* [DOCUMENT TEXT]
— begin —
The code for the MostFreqKSimilarity function differs in this task from that in the associated Wikipedia article. Also the description is inconsistent with the code in both cases.

What I've decided to assume is that the frequency for commonly occurring characters must be the same in both strings for it to be added to the 'similarity' variable which seems to be the implication of both descriptions. This gives the same results as the Wikipedia article for all except the last example where it gives 100 rather than 83.

It's also evident that you can't just add the frequency of each character to the output string of the MostFreqKHashing function and then expect to be able to parse it afterwards. This is because, in the general case, any printing characters (including digits) could occur in the input string and the frequency could be more than 9. I've therefore encoded the frequency as the character with the same unicode value rather than the frequency itself.

I have no idea what NULL0 is supposed to mean so I've ignored that.
— end —
* [COLLECTED DATA]
— begin —
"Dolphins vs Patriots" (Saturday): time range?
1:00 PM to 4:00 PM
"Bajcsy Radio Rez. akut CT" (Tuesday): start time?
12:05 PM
— end —
* [PROBLEMS TO SOLVE]
- A) List every number written in digits in the comment about the MostFreqKSimilarity function.
- B) Print the part of the comment about the MostFreqKSimilarity function between "It's also evident" and "I've ignored that.", inclusive.

* [ANSWERS TO THE EXERCISE]
- A) 100, 83, 9

- B)
It's also evident that you can't just add the frequency of each character to the output string of the MostFreqKHashing function and then expect to be able to parse it afterwards. This is because, in the general case, any printing characters (including digits) could occur in the input string and the frequency could be more than 9. I've therefore encoded the frequency as the character with the same unicode value rather than the frequency itself.

I have no idea what NULL0 is supposed to mean so I've ignored that.